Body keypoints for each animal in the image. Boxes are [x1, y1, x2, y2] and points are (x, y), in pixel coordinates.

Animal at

--

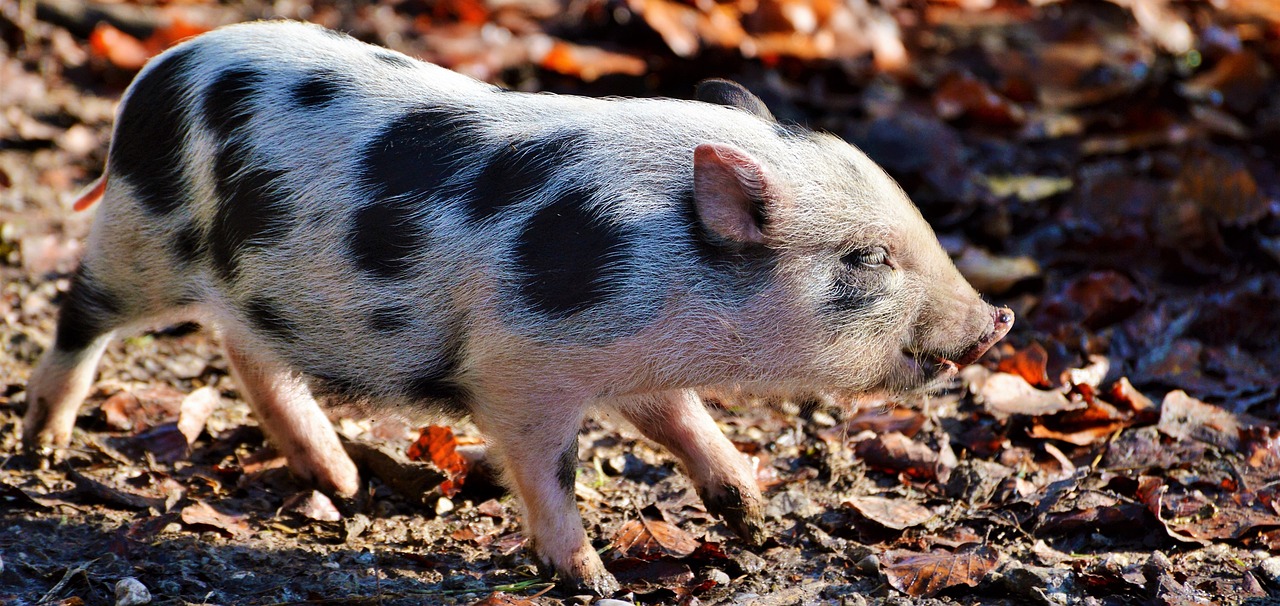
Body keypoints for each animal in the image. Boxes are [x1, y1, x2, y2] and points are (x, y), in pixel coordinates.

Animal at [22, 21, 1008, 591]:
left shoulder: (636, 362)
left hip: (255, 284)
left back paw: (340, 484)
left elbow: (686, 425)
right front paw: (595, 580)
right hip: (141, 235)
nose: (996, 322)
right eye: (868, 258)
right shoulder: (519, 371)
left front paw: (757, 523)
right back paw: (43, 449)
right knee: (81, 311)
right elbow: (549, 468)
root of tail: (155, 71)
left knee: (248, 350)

==

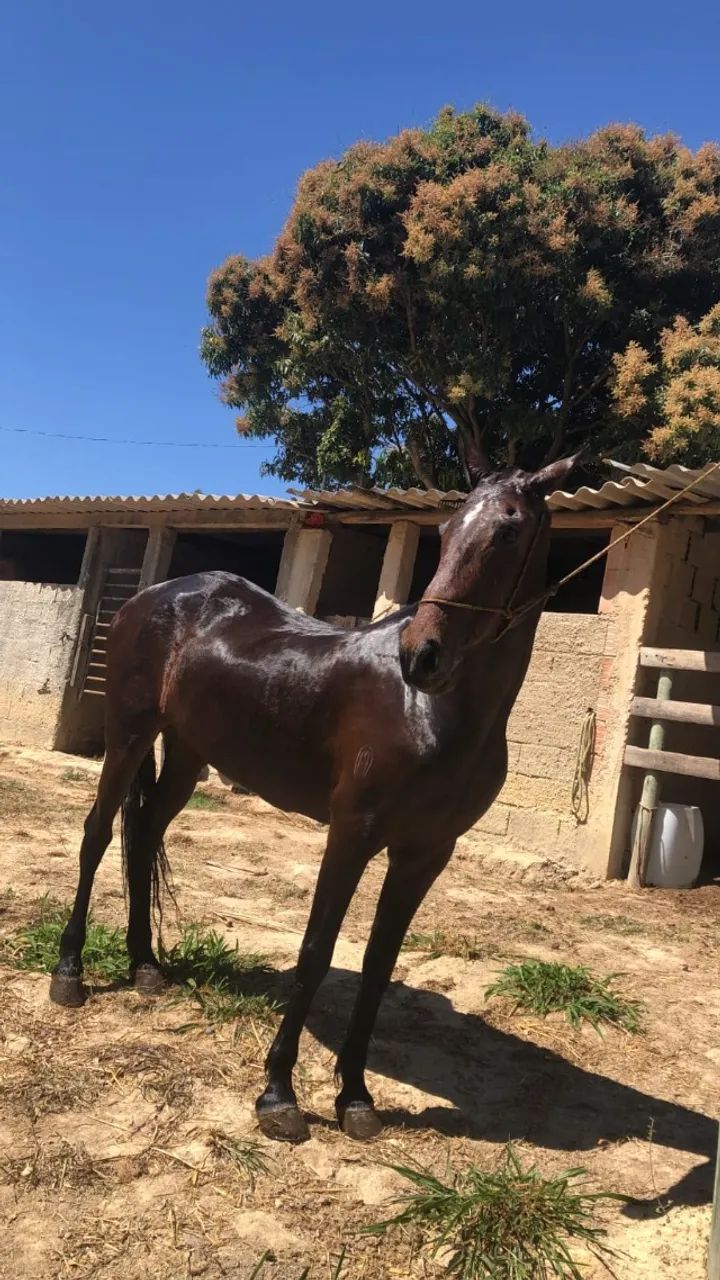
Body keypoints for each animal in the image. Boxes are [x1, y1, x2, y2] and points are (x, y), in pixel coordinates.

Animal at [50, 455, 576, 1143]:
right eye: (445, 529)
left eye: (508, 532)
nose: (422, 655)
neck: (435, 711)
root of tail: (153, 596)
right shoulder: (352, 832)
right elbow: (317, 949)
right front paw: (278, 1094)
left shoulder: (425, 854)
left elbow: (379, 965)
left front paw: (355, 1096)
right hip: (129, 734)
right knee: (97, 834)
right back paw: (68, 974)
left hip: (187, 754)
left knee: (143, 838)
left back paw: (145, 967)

> _WHAT THE TASK REQUIRES_: What lines in the entries contain "shoulder"? Report each one by copying it.

> _YOUR RESPONSE_:
left shoulder: (636, 362)
right shoulder: (519, 371)
right shoulder: (352, 832)
left shoulder: (425, 854)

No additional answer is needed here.